In response to Corina’s performance, Blackett stated, “In warm-ups, GoGo was wearing her old skate shirts that she cut up. They barely covered the essentials. She said she didn’t do it to be sexy, it was hot in her country, and it was the only way she could get a tan like that. They were pretty interesting – it made it even more fun to watch.” Blackett’s comments implied that female skaters were a sideshow for the benefit of a male-dominated audience alone, where their appearance was more important than their performance. Meanwhile, in the men’s competitions their outfits, including crotch-clutching short-shorts go unacknowledged.

Classic footage recorded by Chris Eggers of Corina at both Expo ’86 and the Münster Masters was uploaded here by Joachim Schulz:

A few years later, in Prague, Czech Republic, Corina placed 17th out of 30 guys in the 1988 Euroskate competition. When asked about her feelings as the only female to enter the contest, Corina replied, “I’ve just seen the points now and I’m wondering how they gave them. It’s really hard to tell. There are some people in front or behind who shouldn’t be there. It’s quite strange.
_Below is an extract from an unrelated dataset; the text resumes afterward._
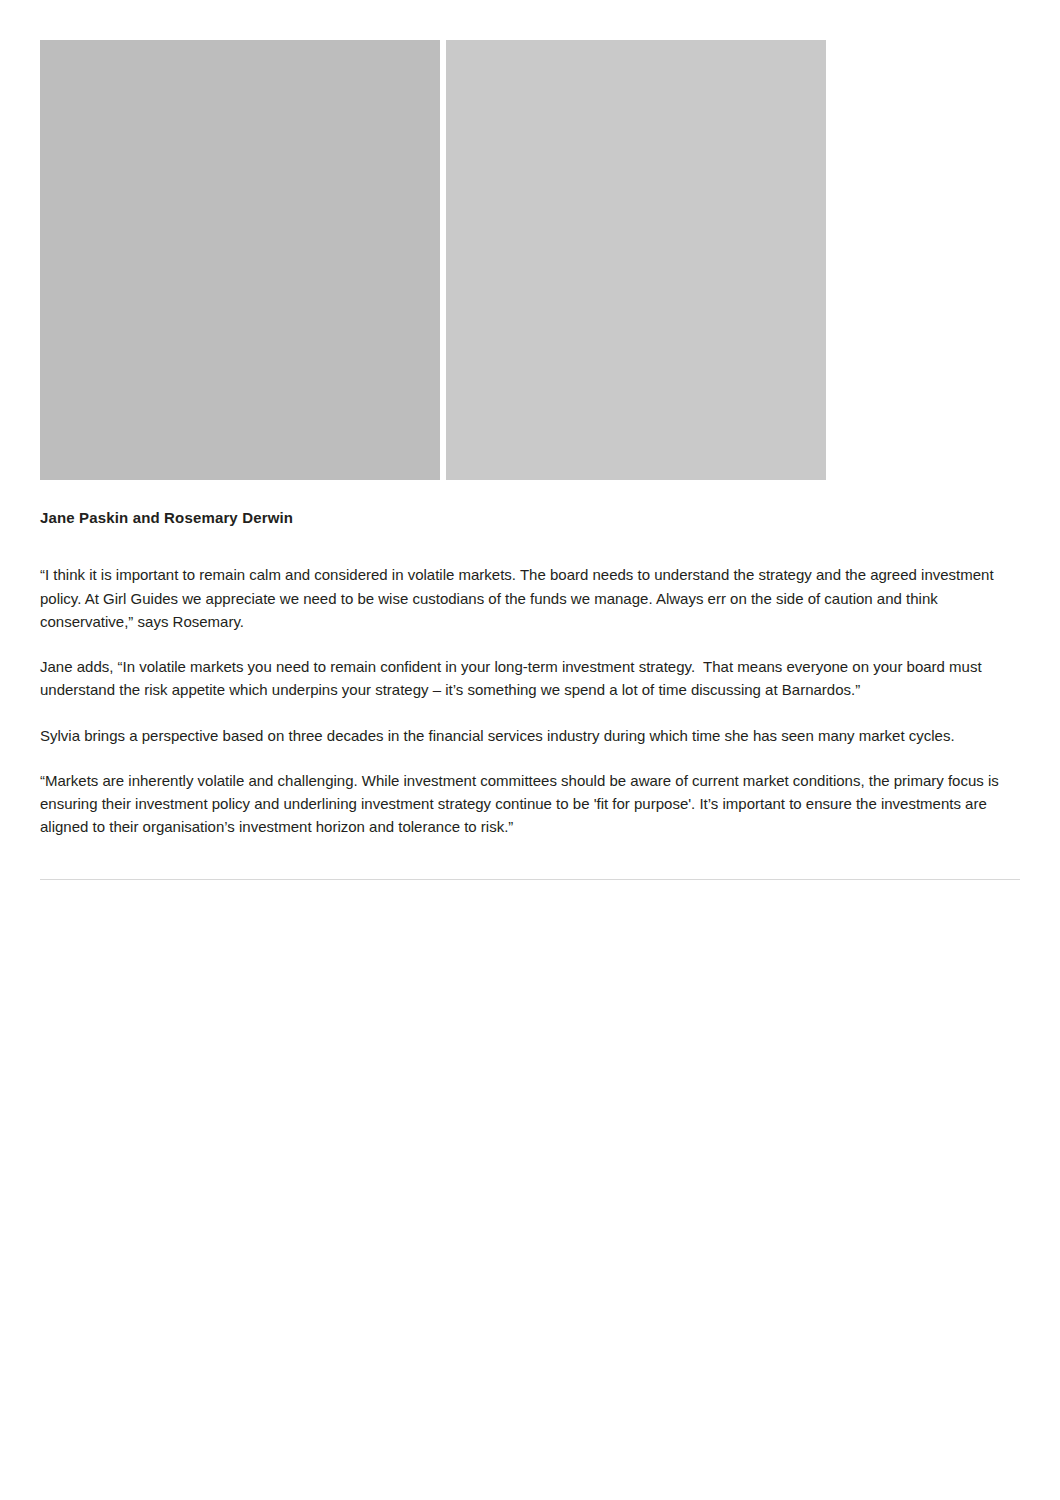Jane Paskin and Rosemary Derwin
“I think it is important to remain calm and considered in volatile markets. The board needs to understand the strategy and the agreed investment policy. At Girl Guides we appreciate we need to be wise custodians of the funds we manage. Always err on the side of caution and think conservative,” says Rosemary.
Jane adds, “In volatile markets you need to remain confident in your long-term investment strategy. That means everyone on your board must understand the risk appetite which underpins your strategy – it’s something we spend a lot of time discussing at Barnardos.”
Sylvia brings a perspective based on three decades in the financial services industry during which time she has seen many market cycles.
“Markets are inherently volatile and challenging. While investment committees should be aware of current market conditions, the primary focus is ensuring their investment policy and underlining investment strategy continue to be 'fit for purpose'. It’s important to ensure the investments are aligned to their organisation’s investment horizon and tolerance to risk.”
Still, it was a fun contest. Everyone skated well. Personally, I skated well, so I’m happy.” Her response suggests that the judging was suspect at best.

Some rare footage of Corina was found from Skateboard World Cup in July 1988, in Munster, Germany competing in amateur freestyle along with the guys! The time clock says she was performing at 6AM in the morning! Ouch.
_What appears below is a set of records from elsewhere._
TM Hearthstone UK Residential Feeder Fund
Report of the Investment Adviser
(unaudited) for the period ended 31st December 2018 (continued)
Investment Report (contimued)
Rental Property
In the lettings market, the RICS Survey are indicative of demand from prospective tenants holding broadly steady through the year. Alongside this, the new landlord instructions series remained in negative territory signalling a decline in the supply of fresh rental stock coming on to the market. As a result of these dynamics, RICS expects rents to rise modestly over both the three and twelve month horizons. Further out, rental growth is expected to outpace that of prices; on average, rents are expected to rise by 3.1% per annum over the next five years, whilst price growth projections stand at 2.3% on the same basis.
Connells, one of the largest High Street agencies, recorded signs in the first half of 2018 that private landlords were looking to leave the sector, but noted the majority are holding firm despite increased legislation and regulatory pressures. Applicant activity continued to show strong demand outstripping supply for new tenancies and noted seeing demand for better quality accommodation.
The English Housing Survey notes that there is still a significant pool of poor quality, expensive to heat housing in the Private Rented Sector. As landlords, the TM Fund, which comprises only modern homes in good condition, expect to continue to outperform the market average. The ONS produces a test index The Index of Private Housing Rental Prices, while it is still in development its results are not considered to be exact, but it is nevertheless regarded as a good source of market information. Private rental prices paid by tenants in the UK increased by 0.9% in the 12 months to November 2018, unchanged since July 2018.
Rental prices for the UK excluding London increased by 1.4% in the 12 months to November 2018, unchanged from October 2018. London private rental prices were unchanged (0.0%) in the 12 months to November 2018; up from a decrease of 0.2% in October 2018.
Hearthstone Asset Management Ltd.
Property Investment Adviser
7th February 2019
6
This performance, from the German TV Show “Geld oder Liebe” (Money or Love) in 1990 seems to be the last record of Corina skateboarding on record:

According to fellow Swiss skateboarder Ruedi Matter, he performed hundreds of skateboard demos with Corina back in the day. I would love to find an interview with Corina, perhaps in a European skateboard mag and to know more about how she began skating, if any companies sponsored her, etc.

Joachim YOYO Schulz replied to this inquiry sharing that Corina was sponsored by the same team as him, called Walker Skateboards in the 1980s. He also contributed these photos, which I am most grateful for! The content includes an ad for Walker, a drawing in 1986 by Jared Katz, an interview in Monster Mag, skate tricks from 1982-1986, and a great reunion photo of YOYO and GOGO in 2010!
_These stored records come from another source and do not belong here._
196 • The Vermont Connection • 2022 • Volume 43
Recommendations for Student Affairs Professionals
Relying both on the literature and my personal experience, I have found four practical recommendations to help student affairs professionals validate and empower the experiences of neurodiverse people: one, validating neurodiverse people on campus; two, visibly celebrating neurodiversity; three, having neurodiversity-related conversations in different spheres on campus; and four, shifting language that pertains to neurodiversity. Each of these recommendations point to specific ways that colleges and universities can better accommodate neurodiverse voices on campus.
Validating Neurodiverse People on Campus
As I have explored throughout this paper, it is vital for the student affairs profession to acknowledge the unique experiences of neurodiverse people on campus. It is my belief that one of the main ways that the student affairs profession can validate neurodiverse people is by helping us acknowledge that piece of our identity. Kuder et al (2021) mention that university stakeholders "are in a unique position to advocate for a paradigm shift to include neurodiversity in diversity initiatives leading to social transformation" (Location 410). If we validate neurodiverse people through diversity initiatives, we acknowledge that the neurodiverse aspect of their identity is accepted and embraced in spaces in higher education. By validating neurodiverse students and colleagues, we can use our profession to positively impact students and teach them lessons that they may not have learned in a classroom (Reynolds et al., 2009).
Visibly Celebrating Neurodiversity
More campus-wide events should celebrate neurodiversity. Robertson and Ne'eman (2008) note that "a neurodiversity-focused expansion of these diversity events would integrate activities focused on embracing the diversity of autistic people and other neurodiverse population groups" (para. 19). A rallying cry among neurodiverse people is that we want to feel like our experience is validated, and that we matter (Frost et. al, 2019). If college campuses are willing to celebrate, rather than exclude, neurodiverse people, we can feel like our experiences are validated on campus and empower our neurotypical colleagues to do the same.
Photos by: Martin Willners

Corina mentioned in “Radical Moves” that her passion was training horses, which was taking up more and more of her time, although it gave her free time to skate from April to September. Hopefully, she continued to balance her skateboarding and work, and that her home country managed to celebrate her accomplishments better than the skate industry at large.